The pressure vessel 1 has in its bottom bottom 2 a connection J for supplying superheated steam. In the vertical wall of the nozzle container X there is a coal dust inlet 8 and diagonally opposite the outlets 6 for the removal of gasification residues. In the upper bottom X of the pressure vessel 1 there are located the throats 8 and 2 for the inlet or outlet of the heating medium, which. are connected to the heating coils 1Q. and a gas outlet port 11. In the inner space of the pressure vessel 1, vertical flow baffles 13 are built which divide the fluidized bed 14 and reach into the gas collecting space 12. Their surfaces are arranged transversely to the orifice X for the coal dust inlet and to the outlet 6 of the gasification residues, so that the flow of the bed 14 turns and proceeds as is shown by arrows. 15 Dec

According to FIGS. 4 and 5, the guide baffles 13 may be formed by a spherical shaped body 16 of refractory sheet or refractory material, with spacings 2 for spacing coal dust in the vertical wall A of the pressure vessel X. The outlet 8 of the gasification residues is then conveniently located in the middle of the bottom bottom. The flow of the fluidized bed is heated! arrows 17.

This embodiment is advantageous when coal-firing devices are to be used. The load has only a limited capacity per unit and must be arranged at certain minimum spacing to. Avoid caking of individual blown particles.

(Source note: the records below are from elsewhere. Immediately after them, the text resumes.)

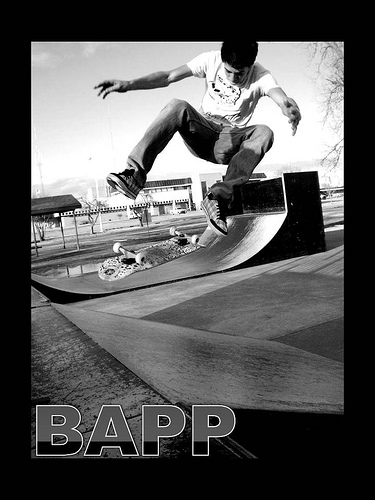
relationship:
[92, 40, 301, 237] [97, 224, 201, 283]
guy flipping skateboard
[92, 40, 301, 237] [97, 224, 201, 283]
guy playing skateboard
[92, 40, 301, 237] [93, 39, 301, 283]
guy doing kick flip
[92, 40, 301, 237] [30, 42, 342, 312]
guy in air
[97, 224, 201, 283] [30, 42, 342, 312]
skateboard in air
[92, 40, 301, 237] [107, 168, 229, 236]
guy wearing sneakers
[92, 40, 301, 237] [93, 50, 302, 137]
guy has arms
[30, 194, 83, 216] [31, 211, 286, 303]
canopy sits near ramp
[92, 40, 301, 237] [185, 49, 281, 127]
guy wearing t-shirt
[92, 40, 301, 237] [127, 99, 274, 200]
guy wearing jeans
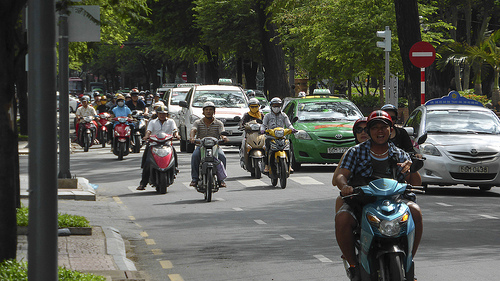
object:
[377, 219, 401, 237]
headlight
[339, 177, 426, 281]
motorcycle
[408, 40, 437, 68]
sign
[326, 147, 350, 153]
license plate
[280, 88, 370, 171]
car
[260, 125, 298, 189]
motorcycle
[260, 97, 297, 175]
person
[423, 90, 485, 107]
sign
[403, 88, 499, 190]
car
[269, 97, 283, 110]
helmet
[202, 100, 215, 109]
helmet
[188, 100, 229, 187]
man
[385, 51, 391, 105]
pole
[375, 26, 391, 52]
light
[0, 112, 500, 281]
road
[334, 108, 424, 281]
person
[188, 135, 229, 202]
motorcycle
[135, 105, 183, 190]
man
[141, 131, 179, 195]
motorcycle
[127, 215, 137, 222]
line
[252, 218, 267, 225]
line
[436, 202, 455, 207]
line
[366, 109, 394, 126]
helmet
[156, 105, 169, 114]
helmet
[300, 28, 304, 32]
leaves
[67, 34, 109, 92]
trees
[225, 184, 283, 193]
shadow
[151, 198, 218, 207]
shadow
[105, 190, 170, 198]
shadow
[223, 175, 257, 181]
shadow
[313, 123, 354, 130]
graphic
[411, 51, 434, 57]
line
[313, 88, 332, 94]
sign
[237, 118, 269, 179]
motorcycle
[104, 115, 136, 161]
motorcycle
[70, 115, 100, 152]
motorcycle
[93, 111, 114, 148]
motorcycle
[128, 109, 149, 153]
motorcycle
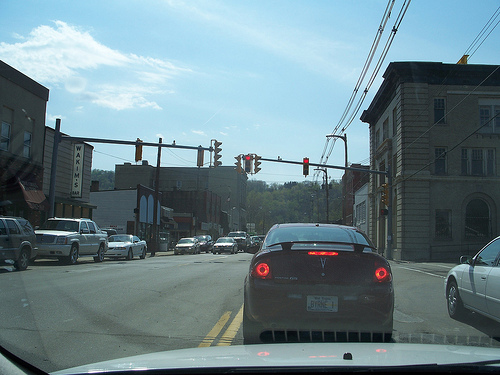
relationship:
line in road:
[194, 285, 261, 357] [51, 266, 190, 326]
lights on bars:
[64, 120, 371, 200] [152, 137, 173, 189]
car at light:
[246, 222, 395, 334] [303, 156, 311, 175]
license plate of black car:
[306, 287, 346, 322] [252, 205, 407, 335]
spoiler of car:
[259, 243, 384, 261] [246, 222, 395, 337]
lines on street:
[195, 328, 230, 347] [15, 213, 486, 361]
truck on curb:
[8, 225, 28, 254] [0, 245, 27, 280]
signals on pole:
[234, 147, 260, 177] [237, 157, 392, 177]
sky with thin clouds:
[2, 0, 499, 175] [0, 17, 197, 112]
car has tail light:
[246, 222, 395, 337] [255, 260, 270, 278]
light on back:
[247, 255, 277, 280] [245, 239, 393, 341]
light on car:
[247, 255, 277, 280] [246, 222, 395, 337]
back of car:
[245, 239, 393, 341] [246, 222, 395, 337]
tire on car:
[443, 274, 463, 321] [441, 231, 497, 332]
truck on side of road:
[39, 211, 111, 261] [0, 244, 490, 372]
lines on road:
[192, 299, 264, 347] [0, 244, 490, 372]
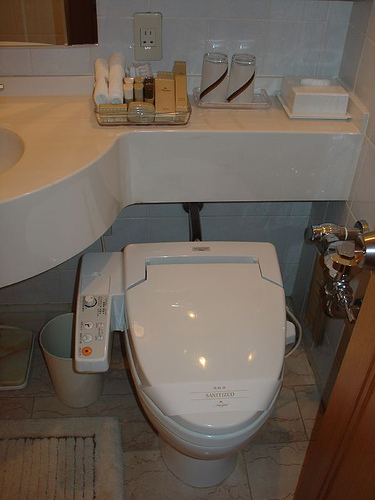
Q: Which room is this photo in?
A: It is at the bathroom.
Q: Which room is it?
A: It is a bathroom.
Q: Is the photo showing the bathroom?
A: Yes, it is showing the bathroom.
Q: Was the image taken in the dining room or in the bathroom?
A: It was taken at the bathroom.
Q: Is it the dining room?
A: No, it is the bathroom.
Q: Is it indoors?
A: Yes, it is indoors.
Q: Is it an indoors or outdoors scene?
A: It is indoors.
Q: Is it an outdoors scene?
A: No, it is indoors.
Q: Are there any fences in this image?
A: No, there are no fences.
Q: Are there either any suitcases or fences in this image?
A: No, there are no fences or suitcases.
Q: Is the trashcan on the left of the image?
A: Yes, the trashcan is on the left of the image.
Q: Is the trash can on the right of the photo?
A: No, the trash can is on the left of the image.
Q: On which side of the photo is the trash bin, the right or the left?
A: The trash bin is on the left of the image.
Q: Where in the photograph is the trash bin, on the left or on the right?
A: The trash bin is on the left of the image.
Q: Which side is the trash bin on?
A: The trash bin is on the left of the image.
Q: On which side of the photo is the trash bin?
A: The trash bin is on the left of the image.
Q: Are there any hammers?
A: No, there are no hammers.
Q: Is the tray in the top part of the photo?
A: Yes, the tray is in the top of the image.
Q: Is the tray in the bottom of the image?
A: No, the tray is in the top of the image.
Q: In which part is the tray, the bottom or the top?
A: The tray is in the top of the image.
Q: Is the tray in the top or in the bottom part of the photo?
A: The tray is in the top of the image.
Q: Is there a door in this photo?
A: Yes, there is a door.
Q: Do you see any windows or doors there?
A: Yes, there is a door.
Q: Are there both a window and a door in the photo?
A: No, there is a door but no windows.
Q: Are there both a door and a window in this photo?
A: No, there is a door but no windows.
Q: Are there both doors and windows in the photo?
A: No, there is a door but no windows.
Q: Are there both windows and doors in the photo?
A: No, there is a door but no windows.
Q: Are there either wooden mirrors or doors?
A: Yes, there is a wood door.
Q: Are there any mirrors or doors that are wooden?
A: Yes, the door is wooden.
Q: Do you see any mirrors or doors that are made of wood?
A: Yes, the door is made of wood.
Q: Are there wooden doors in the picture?
A: Yes, there is a wood door.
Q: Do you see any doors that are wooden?
A: Yes, there is a door that is wooden.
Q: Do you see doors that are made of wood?
A: Yes, there is a door that is made of wood.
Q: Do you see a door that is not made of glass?
A: Yes, there is a door that is made of wood.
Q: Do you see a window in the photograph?
A: No, there are no windows.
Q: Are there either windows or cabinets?
A: No, there are no windows or cabinets.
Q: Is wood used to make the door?
A: Yes, the door is made of wood.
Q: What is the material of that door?
A: The door is made of wood.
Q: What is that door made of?
A: The door is made of wood.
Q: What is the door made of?
A: The door is made of wood.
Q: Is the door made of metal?
A: No, the door is made of wood.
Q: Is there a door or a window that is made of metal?
A: No, there is a door but it is made of wood.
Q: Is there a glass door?
A: No, there is a door but it is made of wood.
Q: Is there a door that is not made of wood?
A: No, there is a door but it is made of wood.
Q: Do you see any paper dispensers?
A: No, there are no paper dispensers.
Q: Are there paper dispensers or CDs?
A: No, there are no paper dispensers or cds.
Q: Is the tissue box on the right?
A: Yes, the tissue box is on the right of the image.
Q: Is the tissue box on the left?
A: No, the tissue box is on the right of the image.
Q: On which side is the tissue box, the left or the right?
A: The tissue box is on the right of the image.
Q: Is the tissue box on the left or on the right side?
A: The tissue box is on the right of the image.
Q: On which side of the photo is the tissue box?
A: The tissue box is on the right of the image.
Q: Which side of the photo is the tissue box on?
A: The tissue box is on the right of the image.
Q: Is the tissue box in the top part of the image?
A: Yes, the tissue box is in the top of the image.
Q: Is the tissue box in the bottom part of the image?
A: No, the tissue box is in the top of the image.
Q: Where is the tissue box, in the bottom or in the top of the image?
A: The tissue box is in the top of the image.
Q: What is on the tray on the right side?
A: The tissue box is on the tray.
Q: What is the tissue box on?
A: The tissue box is on the tray.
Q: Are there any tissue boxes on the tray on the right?
A: Yes, there is a tissue box on the tray.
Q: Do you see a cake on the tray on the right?
A: No, there is a tissue box on the tray.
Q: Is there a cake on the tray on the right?
A: No, there is a tissue box on the tray.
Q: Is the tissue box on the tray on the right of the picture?
A: Yes, the tissue box is on the tray.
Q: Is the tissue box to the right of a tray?
A: Yes, the tissue box is to the right of a tray.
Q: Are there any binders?
A: No, there are no binders.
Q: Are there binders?
A: No, there are no binders.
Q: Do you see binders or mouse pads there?
A: No, there are no binders or mouse pads.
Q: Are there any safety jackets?
A: No, there are no safety jackets.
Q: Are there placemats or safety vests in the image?
A: No, there are no safety vests or placemats.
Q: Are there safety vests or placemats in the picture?
A: No, there are no safety vests or placemats.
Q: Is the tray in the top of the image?
A: Yes, the tray is in the top of the image.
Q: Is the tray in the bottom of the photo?
A: No, the tray is in the top of the image.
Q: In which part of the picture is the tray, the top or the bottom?
A: The tray is in the top of the image.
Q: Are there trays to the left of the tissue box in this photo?
A: Yes, there is a tray to the left of the tissue box.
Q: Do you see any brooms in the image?
A: No, there are no brooms.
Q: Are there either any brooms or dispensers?
A: No, there are no brooms or dispensers.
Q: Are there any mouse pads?
A: No, there are no mouse pads.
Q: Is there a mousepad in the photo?
A: No, there are no mouse pads.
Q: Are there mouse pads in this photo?
A: No, there are no mouse pads.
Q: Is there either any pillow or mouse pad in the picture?
A: No, there are no mouse pads or pillows.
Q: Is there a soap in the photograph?
A: Yes, there is a soap.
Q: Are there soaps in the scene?
A: Yes, there is a soap.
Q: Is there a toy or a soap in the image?
A: Yes, there is a soap.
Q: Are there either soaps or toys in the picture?
A: Yes, there is a soap.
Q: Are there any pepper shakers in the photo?
A: No, there are no pepper shakers.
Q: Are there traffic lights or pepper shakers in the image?
A: No, there are no pepper shakers or traffic lights.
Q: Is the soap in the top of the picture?
A: Yes, the soap is in the top of the image.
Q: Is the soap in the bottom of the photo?
A: No, the soap is in the top of the image.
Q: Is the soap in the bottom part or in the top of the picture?
A: The soap is in the top of the image.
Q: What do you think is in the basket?
A: The soap is in the basket.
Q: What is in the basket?
A: The soap is in the basket.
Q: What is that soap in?
A: The soap is in the basket.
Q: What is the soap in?
A: The soap is in the basket.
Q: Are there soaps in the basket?
A: Yes, there is a soap in the basket.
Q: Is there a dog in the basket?
A: No, there is a soap in the basket.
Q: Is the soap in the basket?
A: Yes, the soap is in the basket.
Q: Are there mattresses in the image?
A: No, there are no mattresses.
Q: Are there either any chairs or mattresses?
A: No, there are no mattresses or chairs.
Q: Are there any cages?
A: No, there are no cages.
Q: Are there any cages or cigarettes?
A: No, there are no cages or cigarettes.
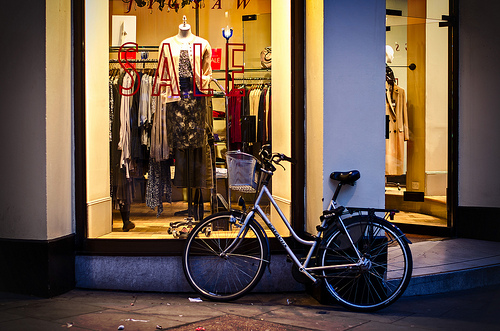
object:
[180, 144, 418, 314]
bicycle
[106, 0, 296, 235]
window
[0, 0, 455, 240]
store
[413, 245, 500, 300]
step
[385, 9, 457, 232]
door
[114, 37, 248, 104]
sale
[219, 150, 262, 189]
basket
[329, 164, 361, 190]
seat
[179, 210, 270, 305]
wheel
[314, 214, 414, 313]
wheel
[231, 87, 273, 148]
clothing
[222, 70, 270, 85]
rack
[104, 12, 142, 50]
vase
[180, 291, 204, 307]
trash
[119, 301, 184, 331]
ground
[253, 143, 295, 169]
handlebars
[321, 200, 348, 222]
rack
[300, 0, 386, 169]
wall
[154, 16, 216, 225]
mannequin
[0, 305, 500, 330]
pavement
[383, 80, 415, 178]
coat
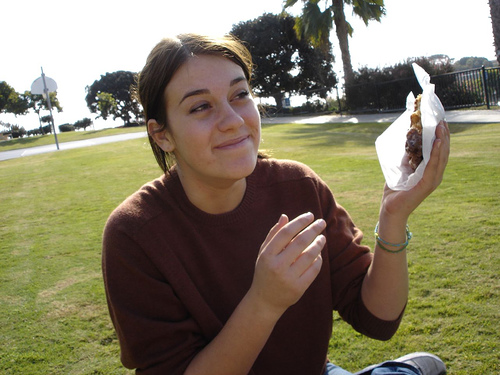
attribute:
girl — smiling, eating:
[127, 20, 377, 318]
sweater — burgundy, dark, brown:
[130, 214, 206, 310]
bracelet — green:
[381, 244, 406, 256]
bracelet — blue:
[390, 240, 403, 248]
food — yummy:
[404, 113, 427, 167]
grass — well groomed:
[437, 249, 475, 304]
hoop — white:
[23, 74, 64, 96]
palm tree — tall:
[305, 2, 363, 82]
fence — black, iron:
[455, 71, 498, 105]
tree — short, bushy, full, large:
[352, 66, 390, 111]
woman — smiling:
[114, 35, 301, 223]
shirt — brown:
[262, 184, 312, 209]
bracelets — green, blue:
[373, 227, 416, 259]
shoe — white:
[401, 351, 449, 374]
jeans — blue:
[350, 366, 413, 373]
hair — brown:
[154, 45, 190, 61]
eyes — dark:
[192, 96, 252, 111]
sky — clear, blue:
[124, 1, 202, 25]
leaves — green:
[293, 12, 333, 51]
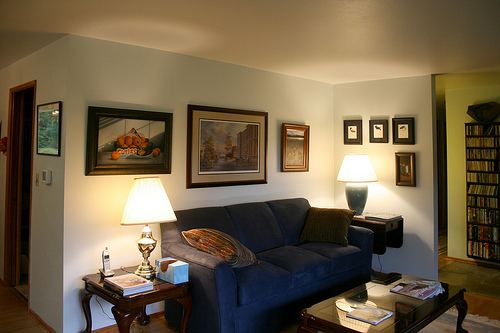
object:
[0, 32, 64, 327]
hallway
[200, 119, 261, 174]
paintings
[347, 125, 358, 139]
pictures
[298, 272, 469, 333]
coffe table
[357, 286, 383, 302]
glass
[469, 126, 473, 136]
books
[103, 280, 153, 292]
book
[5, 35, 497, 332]
living room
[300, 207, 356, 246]
pillow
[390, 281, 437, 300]
magazines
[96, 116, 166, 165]
painting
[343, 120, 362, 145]
cards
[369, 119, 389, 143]
cards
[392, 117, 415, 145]
cards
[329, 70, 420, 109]
wall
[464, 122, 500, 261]
bookshelf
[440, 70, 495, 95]
wall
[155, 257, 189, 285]
box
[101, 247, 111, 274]
phone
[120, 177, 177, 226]
lampshade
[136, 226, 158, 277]
base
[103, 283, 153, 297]
book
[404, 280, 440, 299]
newspaper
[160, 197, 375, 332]
couch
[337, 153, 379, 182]
lampshade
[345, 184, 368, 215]
base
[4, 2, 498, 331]
room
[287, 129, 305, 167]
pictures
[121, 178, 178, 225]
lamp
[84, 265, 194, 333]
table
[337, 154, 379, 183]
lamp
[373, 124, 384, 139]
pictures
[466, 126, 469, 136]
book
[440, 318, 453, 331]
rug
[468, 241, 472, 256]
books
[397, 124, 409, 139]
pictures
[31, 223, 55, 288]
wall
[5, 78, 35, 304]
door way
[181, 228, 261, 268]
pillow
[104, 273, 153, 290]
book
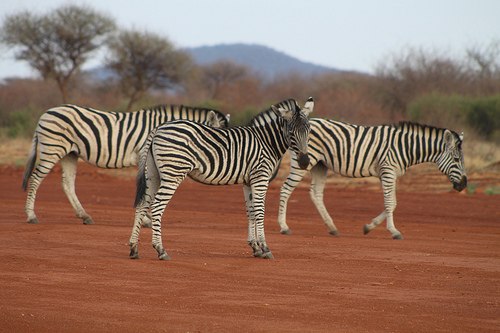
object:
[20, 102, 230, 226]
zebra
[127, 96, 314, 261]
zebra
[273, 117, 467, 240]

The heat transfer elements 10 for the supply of process heat can be routed from above or below to the channels 18 formed by the flow guides 13 in all the embodiments shown.

Claims (5)

1 · Fluidized bed gas generator for gasification of coal dust by superheated steam at a higher pressure and with additional heat supply through a heating coil in a upright cylindrical vessel with at least one steam inlet at its bottom bottom, the upright wall having at least one coal dust inlet and in its upper bottom there are arranged sockets for heating coils and gas outlet piping, characterized in that the inner space of the pressure vessel (1) is provided with vertical guide baffles (13) directing the flow of solid in the fluid bed extending into the upper collecting space (12) gas. Fluidized bed gas generator according to claim 1, characterized in that the surfaces of the flow baffles (13) are arranged transversely to the orifice (5) for the coal dust inlet and to the outlet (6) of the gasification residue. Fluidized bed gas generator according to Claims 1 and 2, characterized in that the outlet (6) of the gasification residues is arranged diagonally opposite the coal dust inlet (5) in the vertical wall (4) of the pressure vessel (1). Fluidized bed gas generator according to claim 1, characterized in that the flow guide barriers (13) are helically formed. Fluidized bed gas generator according to Claim 3, characterized in that in the vertical wall (4) of the pressure vessel (1) there are coal dust inlets (5) arranged at a distance from one another and directed towards the external thread of the spiral (16). and the outlet (6) of the gasification residue is arranged in the center of the lower bottom (2) of the pressure vessel (1).